Lindy West, weekly columnist for The Guardian, culture writer for GQ, and sometime blogger for Jezebel.com, created Shrill: Notes From A Loud Woman as a response to the current way women are navigating society. In the wake of Caitlin Moran’s phenomenal How To Be A Woman the shelves were flooded with comedy-riddled, rage-against-patriarchy, feminist manifestos, most of which were a poor imitation of the original. West’s offering could very easily have been in a similar vein. Humorous and stark in its opinions, Shrill is unapologetically feminist, yet feminism isn’t the whole concern, and is often set aside to deal with the nuances of other issues. Where it is considered, it is most often fat feminism, a very specific subset of a much broader topic, that is Lindy’s subject of choice.
Fat Feminism and Other Monsters…
There’s a culture that demands women be quiet and small, the asks them to diminish themselves so they are more in line with the acceptable social ‘norms’ of their gender. I was immediately drawn to Lindy’s book for several reasons. On a professional level I study gender and feminism and I was interested in her perspective. On a personal level I have always been one of the smartest, of not the smartest, kid in the room. I was always told to be quiet, not to raise my hand, people won’t like you if you’re smart, you don’t get boys being smart…
At the age of thirty-one I feel compelled to point out that this is something that still haunts me today. I made myself small, and quiet, and didn’t speak. I made myself seem less intelligent than I was so that I might be accepted. Of course it didn’t work, kids aren’t stupid. Not being academically inclined doesn’t make people unobservant, insensitive to the nature of others, or – to put it bluntly – dumb. Kids know when you’re smart, even if you pretend not to be. So I got my arse kicked regardless and spent a good twenty years pretending to be something I’m not and all the while feeling ashamed of it.
And that’s before we’ve got to the whole ‘fat-shaming’ thing, which has been another constant in my life and gave me an eating disorder.
So when Lindy West released her book, I was first in line to read in.
There is a comedic value to the book, despite it covering some dark and sensitive topics.

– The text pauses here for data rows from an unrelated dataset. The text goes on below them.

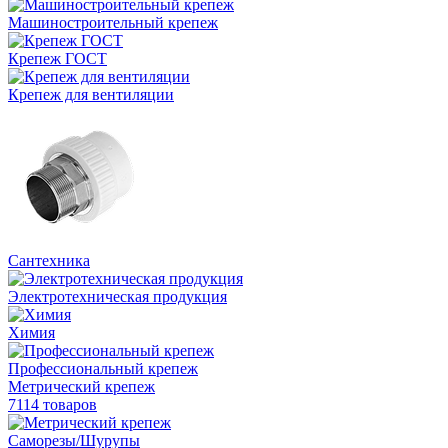
Машиностроительный крепеж
Крепеж ГОСТ
Крепеж для вентиляции
Сантехника
Электротехническая продукция
Химия
Профессиональный крепеж
Метрический крепеж
7114 товаров
Саморезы/Шурупы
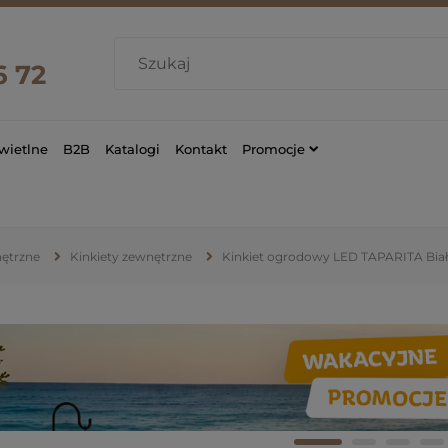
6 72
wietlne
B2B
Katalogi
Kontakt
Promocje
nętrzne
Kinkiety zewnętrzne
Kinkiet ogrodowy LED TAPARITA Biał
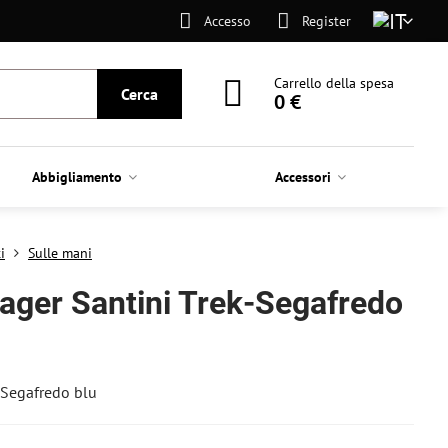
Accesso
Register
Carrello della spesa
Cerca
0 €
Abbigliamento
Accessori
i
Sulle mani
ager Santini Trek-Segafredo
-Segafredo blu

West isn’t afraid to touch on abortion, feminism, fat-shaming, and much, much more. She’s funny, gusty, all the while making it very clear that these aren’t unfounded, made-up opinions she’s expressing. She’s smart and sophisticated in the way she writes and presents her facts.

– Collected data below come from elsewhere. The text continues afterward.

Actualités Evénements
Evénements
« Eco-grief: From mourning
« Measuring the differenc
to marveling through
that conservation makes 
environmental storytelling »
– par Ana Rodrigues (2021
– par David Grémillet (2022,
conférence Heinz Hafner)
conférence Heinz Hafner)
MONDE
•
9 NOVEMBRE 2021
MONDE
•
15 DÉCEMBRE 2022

With intimate insights and well-articulated points, this is a book that can and should be read by all. Whether you agree with her positions and view points is entirely up to you, but it’s one of those times when you need to be aware such views and opinions exist, even if you disagree with them. It’s a book for the women who feel they need to fit into society and the men who feel like women are from another planet.